As far back as 2000, Gerry told Ninemsn on a live chat forum “that most of the online business will be conducted by traditional retailers and that over 90% of the eCommerce retailers will in fact all go out of business one after the other”.

In 2008, he famously told SmartCompany that online retailing “is a complete waste of time”. During his short-lived campaign to have GST applied to all goods bought by Australians from overseas websites he said that online retail was “escalating to proportions that are quite unbelievable” and was threatening to put scores of retailers out of business.

By June 2011, he was sanguine: “We find people will order smaller things online, but for bigger items they’ll mostly come to the store, go home and order online”.

You might think this was Gerry changing his mind over time about the implications of online retail. But then I saw this interview on Lateline. If current affairs television consistently reached this level of rollicking entertainment, I would watch it a lot more often.

Gerry came across as a more avuncular and amusing version of Queensland’s late Joh Bjelke-Petersen. It became obvious watching this interview that there was no evolution to Gerry’s opinions on online retail – he held them all simultaneously.

There’s a popular line of thought that Gerry is a dinosaur, a man out of time who doesn’t get the internet. On the contrary, I think that there a lot of people who don’t get Gerry, or perhaps his business, and its complicated relationship with online retail.
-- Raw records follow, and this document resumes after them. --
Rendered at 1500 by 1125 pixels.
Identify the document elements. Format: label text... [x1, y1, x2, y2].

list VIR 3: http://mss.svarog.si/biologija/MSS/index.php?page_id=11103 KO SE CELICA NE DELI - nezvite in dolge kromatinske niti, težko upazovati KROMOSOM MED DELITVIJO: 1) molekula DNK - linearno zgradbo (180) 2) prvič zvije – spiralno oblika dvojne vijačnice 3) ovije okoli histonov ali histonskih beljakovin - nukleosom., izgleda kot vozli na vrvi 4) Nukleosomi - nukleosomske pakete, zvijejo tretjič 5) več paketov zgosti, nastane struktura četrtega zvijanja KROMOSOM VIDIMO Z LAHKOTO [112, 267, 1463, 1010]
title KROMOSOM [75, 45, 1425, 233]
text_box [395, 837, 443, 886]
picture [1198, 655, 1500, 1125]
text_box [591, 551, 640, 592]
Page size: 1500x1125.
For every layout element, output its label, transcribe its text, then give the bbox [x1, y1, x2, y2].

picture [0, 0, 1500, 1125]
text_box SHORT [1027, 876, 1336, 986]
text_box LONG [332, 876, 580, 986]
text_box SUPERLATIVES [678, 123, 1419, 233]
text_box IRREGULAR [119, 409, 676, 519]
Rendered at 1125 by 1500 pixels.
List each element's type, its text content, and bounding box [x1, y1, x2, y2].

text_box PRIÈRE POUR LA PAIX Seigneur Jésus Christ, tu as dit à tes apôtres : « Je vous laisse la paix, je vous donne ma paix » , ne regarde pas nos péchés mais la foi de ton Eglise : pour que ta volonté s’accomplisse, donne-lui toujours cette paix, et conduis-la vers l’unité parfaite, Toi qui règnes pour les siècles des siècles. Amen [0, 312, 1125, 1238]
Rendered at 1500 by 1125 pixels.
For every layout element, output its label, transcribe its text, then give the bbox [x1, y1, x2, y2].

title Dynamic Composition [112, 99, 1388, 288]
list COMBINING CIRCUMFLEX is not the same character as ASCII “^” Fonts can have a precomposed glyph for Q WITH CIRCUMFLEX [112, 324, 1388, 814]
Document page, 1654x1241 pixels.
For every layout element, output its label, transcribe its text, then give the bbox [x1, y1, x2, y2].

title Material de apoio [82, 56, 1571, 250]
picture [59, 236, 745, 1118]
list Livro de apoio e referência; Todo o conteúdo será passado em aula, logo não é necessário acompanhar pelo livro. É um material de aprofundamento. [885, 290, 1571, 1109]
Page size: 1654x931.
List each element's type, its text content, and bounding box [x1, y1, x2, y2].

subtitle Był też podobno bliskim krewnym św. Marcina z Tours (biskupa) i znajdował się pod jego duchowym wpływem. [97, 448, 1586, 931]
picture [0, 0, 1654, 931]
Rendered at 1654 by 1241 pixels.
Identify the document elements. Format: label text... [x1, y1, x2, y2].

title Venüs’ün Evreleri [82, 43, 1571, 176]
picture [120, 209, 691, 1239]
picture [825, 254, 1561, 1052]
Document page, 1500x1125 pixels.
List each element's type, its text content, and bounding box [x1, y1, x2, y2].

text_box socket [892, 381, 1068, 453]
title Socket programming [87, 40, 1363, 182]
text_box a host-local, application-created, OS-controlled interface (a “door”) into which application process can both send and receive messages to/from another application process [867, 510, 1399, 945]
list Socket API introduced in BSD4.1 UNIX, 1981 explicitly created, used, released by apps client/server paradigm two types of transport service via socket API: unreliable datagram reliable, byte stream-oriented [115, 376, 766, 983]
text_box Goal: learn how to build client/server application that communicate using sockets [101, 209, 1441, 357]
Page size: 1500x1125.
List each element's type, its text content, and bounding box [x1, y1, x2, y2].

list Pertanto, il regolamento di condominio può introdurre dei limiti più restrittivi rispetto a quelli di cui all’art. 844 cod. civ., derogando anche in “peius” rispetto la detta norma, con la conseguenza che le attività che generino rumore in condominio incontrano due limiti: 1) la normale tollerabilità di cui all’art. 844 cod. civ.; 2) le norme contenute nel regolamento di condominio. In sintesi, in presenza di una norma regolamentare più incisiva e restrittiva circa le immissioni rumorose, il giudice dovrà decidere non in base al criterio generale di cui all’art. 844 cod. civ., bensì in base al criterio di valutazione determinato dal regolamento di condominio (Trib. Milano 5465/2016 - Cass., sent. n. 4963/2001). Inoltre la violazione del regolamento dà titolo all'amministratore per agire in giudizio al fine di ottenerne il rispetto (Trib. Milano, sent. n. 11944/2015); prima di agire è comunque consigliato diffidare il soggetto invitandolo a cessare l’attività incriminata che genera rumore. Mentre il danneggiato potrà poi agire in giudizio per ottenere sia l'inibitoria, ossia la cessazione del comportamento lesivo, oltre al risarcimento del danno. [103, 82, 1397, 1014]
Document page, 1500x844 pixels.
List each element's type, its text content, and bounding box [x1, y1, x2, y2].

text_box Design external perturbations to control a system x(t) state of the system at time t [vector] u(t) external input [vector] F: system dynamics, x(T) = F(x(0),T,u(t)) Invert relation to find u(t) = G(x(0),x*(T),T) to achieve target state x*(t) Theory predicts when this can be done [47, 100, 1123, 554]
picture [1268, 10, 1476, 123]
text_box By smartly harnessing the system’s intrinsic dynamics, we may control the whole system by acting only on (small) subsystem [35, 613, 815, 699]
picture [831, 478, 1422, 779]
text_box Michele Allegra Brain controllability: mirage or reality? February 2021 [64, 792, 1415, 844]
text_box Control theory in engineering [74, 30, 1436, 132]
When Gerry talks about the internet he is addressing at least two very different audiences. The first is the investment community who want to know that Harvey Norman has a digital strategy, understands “omnichannelling” and is forward focused.

The second are Gerry’s army of franchisees who want to hear that someday this war will be over. All of Harvey Norman’s Australian stores operate as franchises, aside from the recently acquired Clive Peeters and Rick Hart outlets. In the last financial year, franchisee sales revenue fell by 2% and the fees Harvey Norman Holdings received from their franchisees fell 5%.